Congratulations to Trevor for the East Coast premier of Lidércfény and his debut concert as a doctoral student at Harvard. And compliments to Joshua Modney, Elizabeth Janzen, and Steve Beck of the Talea Ensemble for a breathtaking performance.

With both of us back on the same continent, Perpetuum mobile is gaining momentum. I traveled up through the blizzard from New York City to observe Trevor in his academic habitat and learn about the preparation that goes into a contemporary music performance.
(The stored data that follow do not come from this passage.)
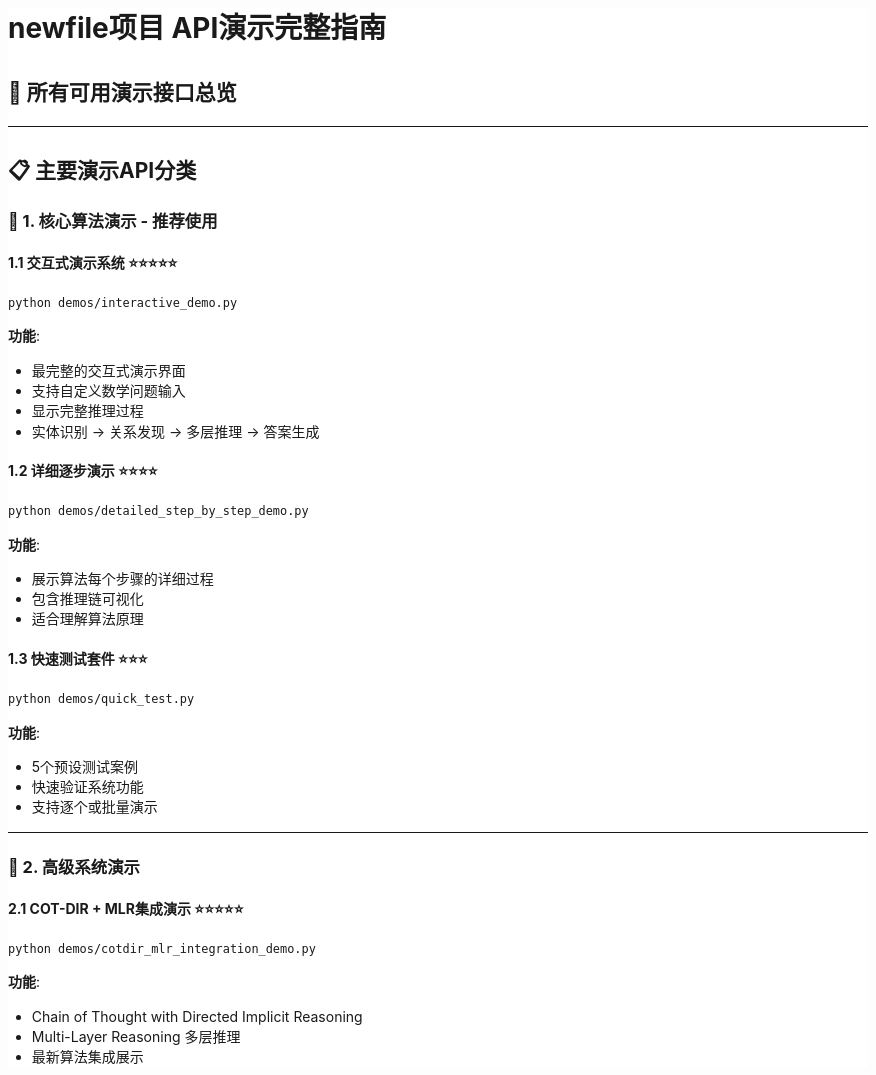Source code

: # newfile项目 API演示完整指南
## 🚀 所有可用演示接口总览

---

## 📋 **主要演示API分类**

### **🎯 1. 核心算法演示 - 推荐使用**

#### **1.1 交互式演示系统** ⭐⭐⭐⭐⭐
```bash
python demos/interactive_demo.py
```
**功能**: 
- 最完整的交互式演示界面
- 支持自定义数学问题输入
- 显示完整推理过程
- 实体识别 → 关系发现 → 多层推理 → 答案生成

#### **1.2 详细逐步演示** ⭐⭐⭐⭐
```bash
python demos/detailed_step_by_step_demo.py
```
**功能**:
- 展示算法每个步骤的详细过程
- 包含推理链可视化
- 适合理解算法原理

#### **1.3 快速测试套件** ⭐⭐⭐
```bash
python demos/quick_test.py
```
**功能**:
- 5个预设测试案例
- 快速验证系统功能
- 支持逐个或批量演示

---

### **🔬 2. 高级系统演示**

#### **2.1 COT-DIR + MLR集成演示** ⭐⭐⭐⭐⭐
```bash
python demos/cotdir_mlr_integration_demo.py
```
**功能**:
- Chain of Thought with Directed Implicit Reasoning
- Multi-Layer Reasoning 多层推理
- 最新算法集成展示

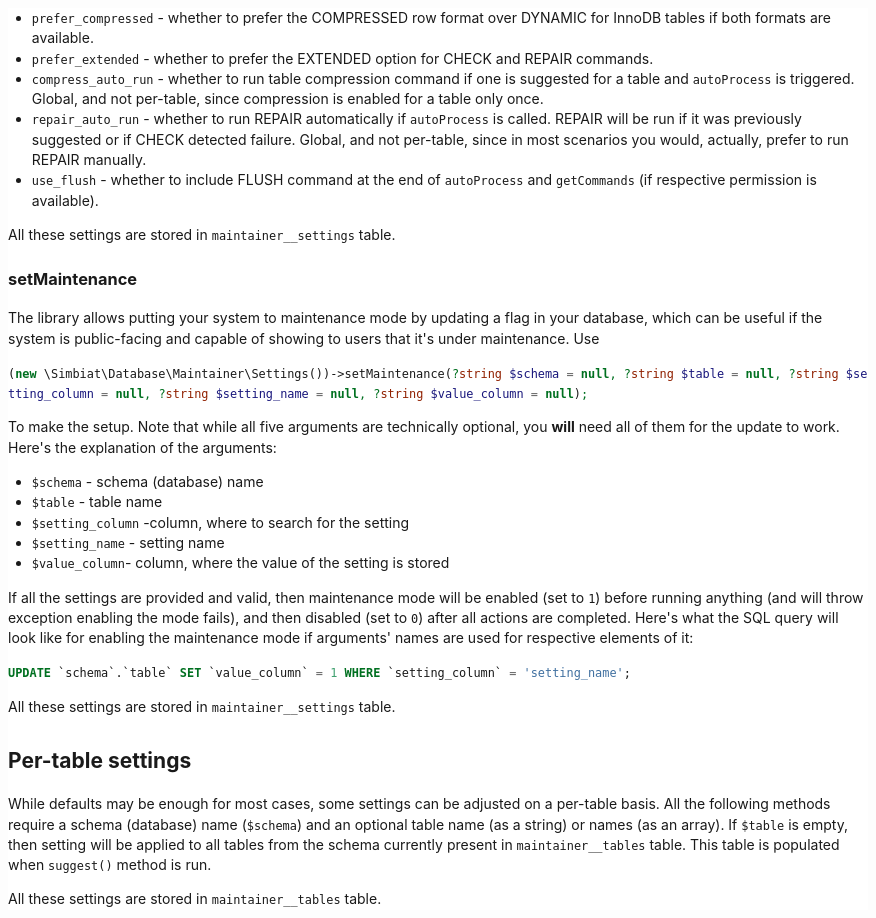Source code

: - `prefer_compressed` - whether to prefer the COMPRESSED row format over DYNAMIC for InnoDB tables if both formats are available.
- `prefer_extended` - whether to prefer the EXTENDED option for CHECK and REPAIR commands.
- `compress_auto_run` - whether to run table compression command if one is suggested for a table and `autoProcess` is triggered. Global, and not per-table, since compression is enabled for a table only once.
- `repair_auto_run` - whether to run REPAIR automatically if `autoProcess` is called. REPAIR will be run if it was previously suggested or if CHECK detected failure. Global, and not per-table, since in most scenarios you would, actually, prefer to run REPAIR manually.
- `use_flush` - whether to include FLUSH command at the end of `autoProcess` and `getCommands` (if respective permission is available).

All these settings are stored in `maintainer__settings` table.

### setMaintenance

The library allows putting your system to maintenance mode by updating a flag in your database, which can be useful if the system is public-facing and capable of showing to users that it's under maintenance. Use

```php
(new \Simbiat\Database\Maintainer\Settings())->setMaintenance(?string $schema = null, ?string $table = null, ?string $setting_column = null, ?string $setting_name = null, ?string $value_column = null);
```

To make the setup. Note that while all five arguments are technically optional, you **will** need all of them for the update to work. Here's the explanation of the arguments:

- `$schema` - schema (database) name
- `$table` - table name
- `$setting_column` -column, where to search for the setting
- `$setting_name` - setting name
- `$value_column`- column, where the value of the setting is stored

If all the settings are provided and valid, then maintenance mode will be enabled (set to `1`) before running anything (and will throw exception enabling the mode fails), and then disabled (set to `0`) after all actions are completed. Here's what the SQL query will look like for enabling the maintenance mode if arguments' names are used for respective elements of it:

```sql
UPDATE `schema`.`table` SET `value_column` = 1 WHERE `setting_column` = 'setting_name';
```

All these settings are stored in `maintainer__settings` table.

## Per-table settings

While defaults may be enough for most cases, some settings can be adjusted on a per-table basis. All the following methods require a schema (database) name (`$schema`) and an optional table name (as a string) or names (as an array). If `$table` is empty, then setting will be applied to all tables from the schema currently present in `maintainer__tables` table. This table is populated when `suggest()` method is run.

All these settings are stored in `maintainer__tables` table.
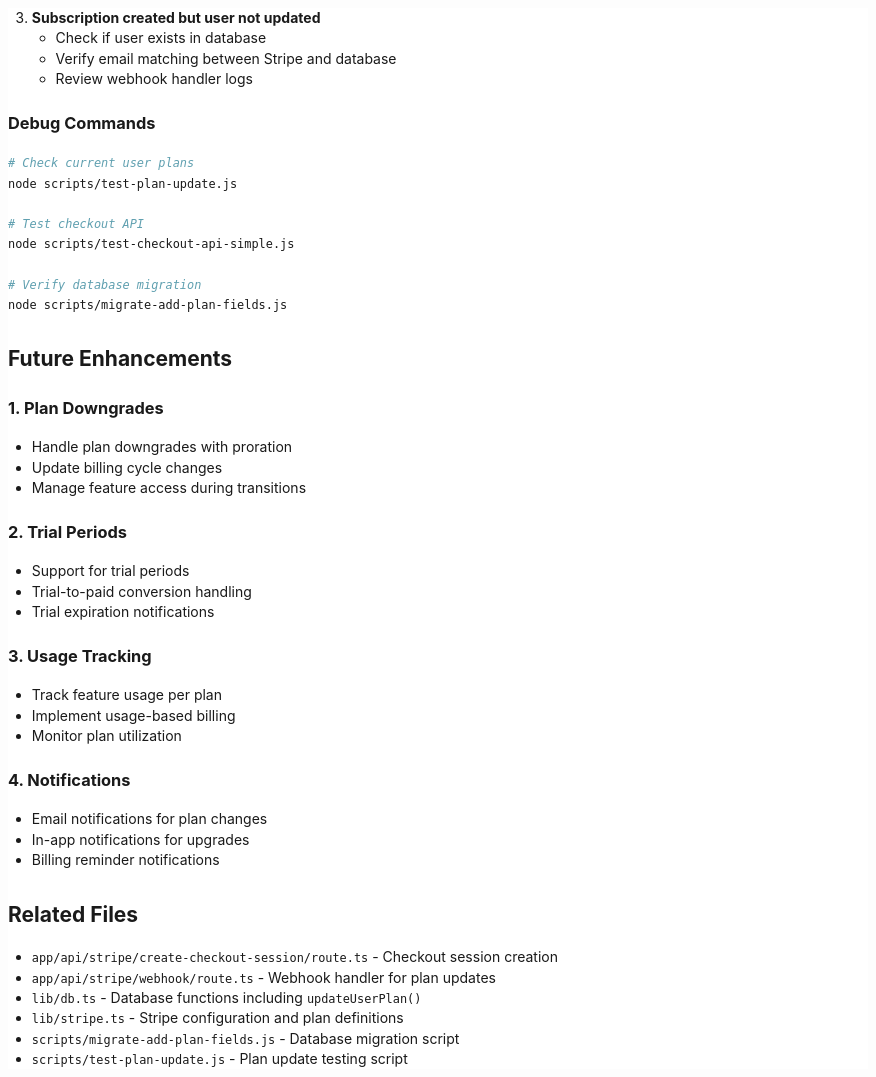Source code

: 3. **Subscription created but user not updated**
   - Check if user exists in database
   - Verify email matching between Stripe and database
   - Review webhook handler logs

### Debug Commands

```bash
# Check current user plans
node scripts/test-plan-update.js

# Test checkout API
node scripts/test-checkout-api-simple.js

# Verify database migration
node scripts/migrate-add-plan-fields.js
```

## Future Enhancements

### 1. Plan Downgrades

- Handle plan downgrades with proration
- Update billing cycle changes
- Manage feature access during transitions

### 2. Trial Periods

- Support for trial periods
- Trial-to-paid conversion handling
- Trial expiration notifications

### 3. Usage Tracking

- Track feature usage per plan
- Implement usage-based billing
- Monitor plan utilization

### 4. Notifications

- Email notifications for plan changes
- In-app notifications for upgrades
- Billing reminder notifications

## Related Files

- `app/api/stripe/create-checkout-session/route.ts` - Checkout session creation
- `app/api/stripe/webhook/route.ts` - Webhook handler for plan updates
- `lib/db.ts` - Database functions including `updateUserPlan()`
- `lib/stripe.ts` - Stripe configuration and plan definitions
- `scripts/migrate-add-plan-fields.js` - Database migration script
- `scripts/test-plan-update.js` - Plan update testing script
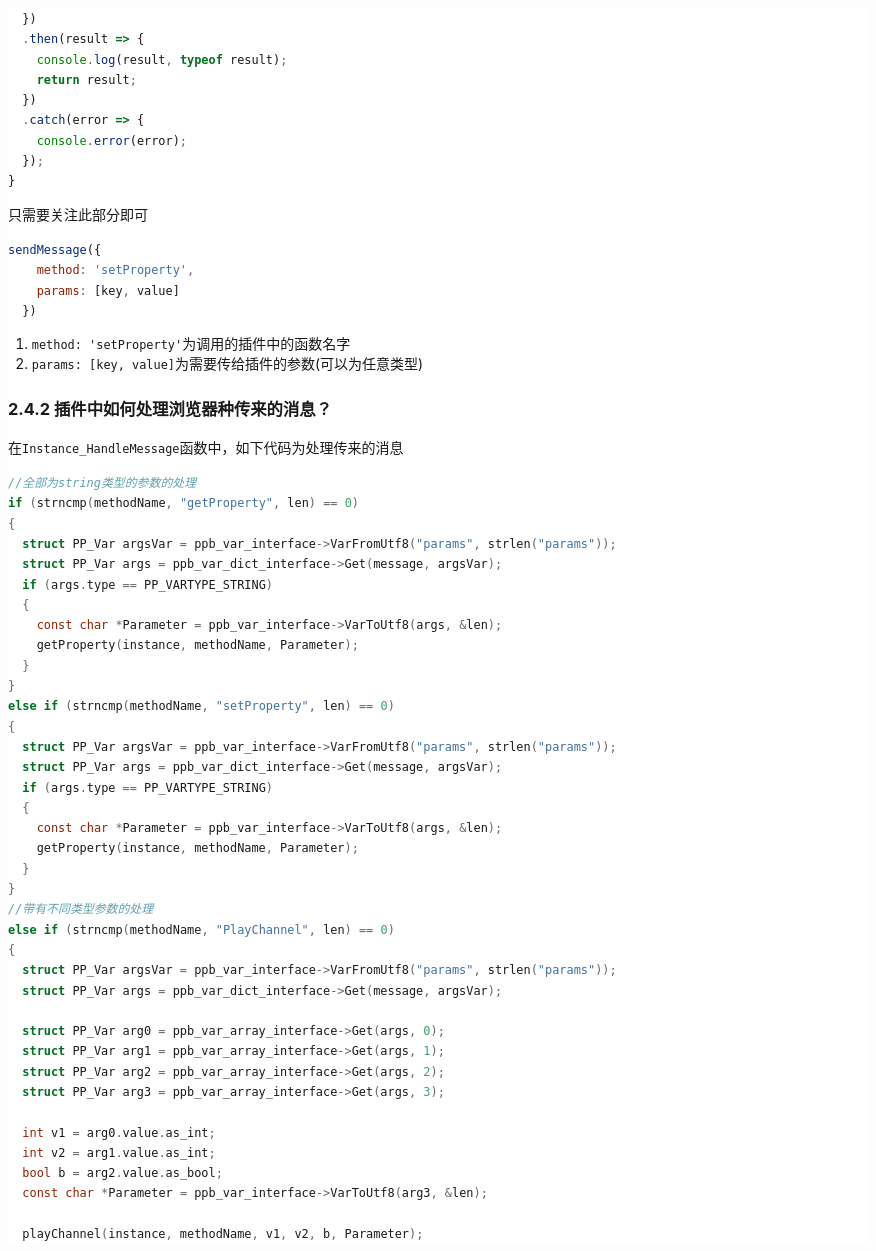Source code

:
 ```js
  })
  .then(result => {
  	console.log(result, typeof result);
    return result;
  })
  .catch(error => {
  	console.error(error);
  });
}
```

只需要关注此部分即可

```js
sendMessage({
    method: 'setProperty',
    params: [key, value]
  })
```

1. `method: 'setProperty'`为调用的插件中的函数名字
2. `params: [key, value]`为需要传给插件的参数(可以为任意类型)

### 2.4.2 插件中如何处理浏览器种传来的消息？

在`Instance_HandleMessage`函数中，如下代码为处理传来的消息

```c
//全部为string类型的参数的处理
if (strncmp(methodName, "getProperty", len) == 0)
{
  struct PP_Var argsVar = ppb_var_interface->VarFromUtf8("params", strlen("params"));
  struct PP_Var args = ppb_var_dict_interface->Get(message, argsVar);
  if (args.type == PP_VARTYPE_STRING)
  {
    const char *Parameter = ppb_var_interface->VarToUtf8(args, &len);
    getProperty(instance, methodName, Parameter);
  }
}
else if (strncmp(methodName, "setProperty", len) == 0)
{
  struct PP_Var argsVar = ppb_var_interface->VarFromUtf8("params", strlen("params"));
  struct PP_Var args = ppb_var_dict_interface->Get(message, argsVar);
  if (args.type == PP_VARTYPE_STRING)
  {
    const char *Parameter = ppb_var_interface->VarToUtf8(args, &len);
    getProperty(instance, methodName, Parameter);
  }
}
//带有不同类型参数的处理
else if (strncmp(methodName, "PlayChannel", len) == 0)
{
  struct PP_Var argsVar = ppb_var_interface->VarFromUtf8("params", strlen("params"));
  struct PP_Var args = ppb_var_dict_interface->Get(message, argsVar);

  struct PP_Var arg0 = ppb_var_array_interface->Get(args, 0);
  struct PP_Var arg1 = ppb_var_array_interface->Get(args, 1);
  struct PP_Var arg2 = ppb_var_array_interface->Get(args, 2);
  struct PP_Var arg3 = ppb_var_array_interface->Get(args, 3);

  int v1 = arg0.value.as_int;
  int v2 = arg1.value.as_int;
  bool b = arg2.value.as_bool;
  const char *Parameter = ppb_var_interface->VarToUtf8(arg3, &len);

  playChannel(instance, methodName, v1, v2, b, Parameter);
```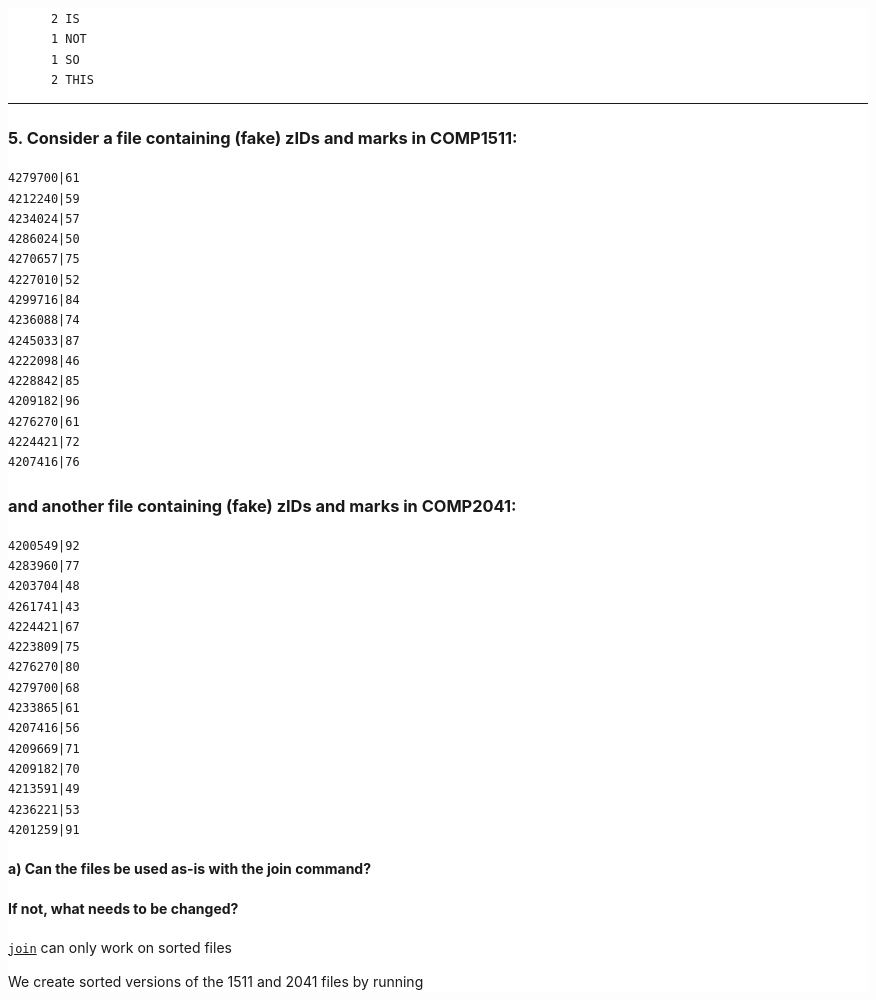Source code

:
 ```sh
      2 IS
      1 NOT
      1 SO
      2 THIS
```

___
### 5. Consider a file containing (fake) zIDs and marks in COMP1511:
```
4279700|61
4212240|59
4234024|57
4286024|50
4270657|75
4227010|52
4299716|84
4236088|74
4245033|87
4222098|46
4228842|85
4209182|96
4276270|61
4224421|72
4207416|76
```
### and another file containing (fake) zIDs and marks in COMP2041:
```
4200549|92
4283960|77
4203704|48
4261741|43
4224421|67
4223809|75
4276270|80
4279700|68
4233865|61
4207416|56
4209669|71
4209182|70
4213591|49
4236221|53
4201259|91
```
#### a) Can the files be used as-is with the join command?
#### If not, what needs to be changed?
[`join`](https://man7.org/linux/man-pages/man1/join.1.html) can only work on sorted files

We create sorted versions of the 1511 and 2041 files by running
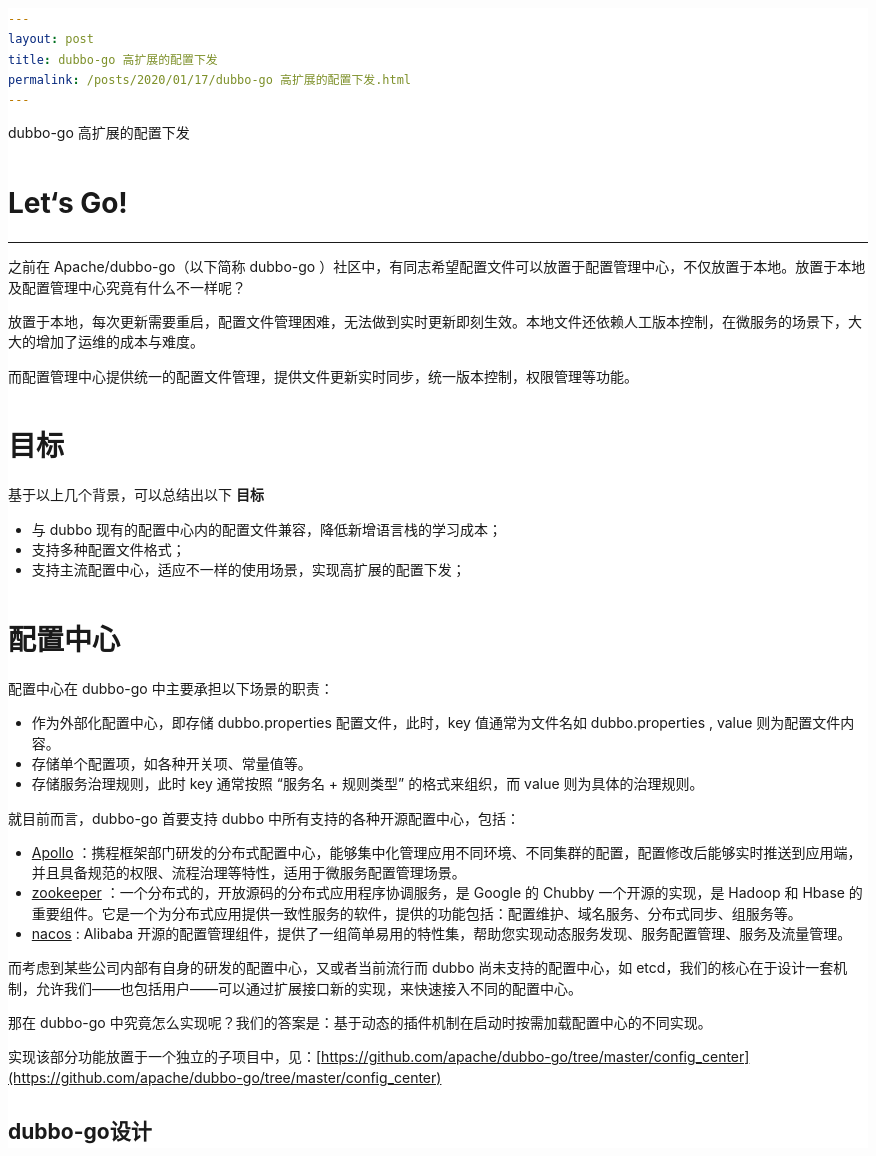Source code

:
 ```yaml
---
layout: post
title: dubbo-go 高扩展的配置下发
permalink: /posts/2020/01/17/dubbo-go 高扩展的配置下发.html
---
```


dubbo-go 高扩展的配置下发

# Let‘s Go!
-----

之前在 Apache/dubbo-go（以下简称 dubbo-go ）社区中，有同志希望配置文件可以放置于配置管理中心，不仅放置于本地。放置于本地及配置管理中心究竟有什么不一样呢？

放置于本地，每次更新需要重启，配置文件管理困难，无法做到实时更新即刻生效。本地文件还依赖人工版本控制，在微服务的场景下，大大的增加了运维的成本与难度。

而配置管理中心提供统一的配置文件管理，提供文件更新实时同步，统一版本控制，权限管理等功能。

# 目标

基于以上几个背景，可以总结出以下 **目标**

* 与 dubbo 现有的配置中心内的配置文件兼容，降低新增语言栈的学习成本；
* 支持多种配置文件格式；
* 支持主流配置中心，适应不一样的使用场景，实现高扩展的配置下发；

# 配置中心

配置中心在 dubbo-go 中主要承担以下场景的职责：

* 作为外部化配置中心，即存储 dubbo.properties 配置文件，此时，key 值通常为文件名如 dubbo.properties , value 则为配置文件内容。
* 存储单个配置项，如各种开关项、常量值等。
* 存储服务治理规则，此时 key 通常按照 “服务名 + 规则类型” 的格式来组织，而 value 则为具体的治理规则。

就目前而言，dubbo-go 首要支持 dubbo 中所有支持的各种开源配置中心，包括：

* [Apollo](https://github.com/ctripcorp/apollo) ：携程框架部门研发的分布式配置中心，能够集中化管理应用不同环境、不同集群的配置，配置修改后能够实时推送到应用端，并且具备规范的权限、流程治理等特性，适用于微服务配置管理场景。
* [zookeeper](https://github.com/apache/zookeeper) ：一个分布式的，开放源码的分布式应用程序协调服务，是 Google 的 Chubby 一个开源的实现，是 Hadoop 和 Hbase 的重要组件。它是一个为分布式应用提供一致性服务的软件，提供的功能包括：配置维护、域名服务、分布式同步、组服务等。
* [nacos](https://github.com/alibaba/nacos) : Alibaba 开源的配置管理组件，提供了一组简单易用的特性集，帮助您实现动态服务发现、服务配置管理、服务及流量管理。

而考虑到某些公司内部有自身的研发的配置中心，又或者当前流行而 dubbo 尚未支持的配置中心，如 etcd，我们的核心在于设计一套机制，允许我们——也包括用户——可以通过扩展接口新的实现，来快速接入不同的配置中心。

那在 dubbo-go 中究竟怎么实现呢？我们的答案是：基于动态的插件机制在启动时按需加载配置中心的不同实现。

实现该部分功能放置于一个独立的子项目中，见：[https://github.com/apache/dubbo-go/tree/master/config_center](https://github.com/apache/dubbo-go/tree/master/config_center)

## dubbo-go设计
Upon arriving, I parked with my luggage quietly in the back of Harvard's Paine Auditorium to observe my first music rehearsal. Rehearsal is spelled with the word "hear", which had not occurred to me before. I jotted a couple of first impressions down on the DNA mismatch repair article I had been reading on the train: for one, the musicians spoke to and interacted with each other much more than with the composer. Trevor was a humbled observer rather than the proactive "maestro" that I was expecting. This dynamic was reiterated with other composer/musician pairs in the dress rehearsal the next day. It was clear that a lot more power resides in the virtuoso talents that perform the music than my biases had programmed me to expect. The musician-composer dialectic seems a balanced symbiosis, truly each party dependent on the other. I was also struck by the remarkable level of focus and intensity both Trevor and the musicians had while on stage. After the rehearsal, I got a chance to interact with the musicians. I am grateful to Elizabeth Janzen, who took the time to show me the mark ups on her score. She explained that color coding and notation helps her act on instinct during the performance rather than having to remember or process all the levels of complexity embedded in the piece.




Afterward, I got the opportunity to speak to one of Trevor's instructors, Prof. Christopher Hasty, who kindly agreed to let me audit his critical theory class while I am here this week. He shares our interest in exploring the question of how to achieve true interdisciplinary collaboration. What are the barriers that prevent a scientist from musical expression? Or a composer from using, as a creative point of departure, aspects of the natural world that are beyond the scale of human senses.

Trevor and I agreed that a central goal of our project is to expand access, 1) for scientists to communicate through sound, which is a fundamentally more intuitive and finely tuned sense for comprehending small frequency fluctuations and differences than the eye and 2) for composers to draw inspiration from the natural world that is currently only accessible through high tech or cryptic intermediaries such as microscopes or genomic sequences.

Do these barriers exist for a good reason? If not, how do we start to dismantle them?

The flight of the bumblebee, post-genomic redux.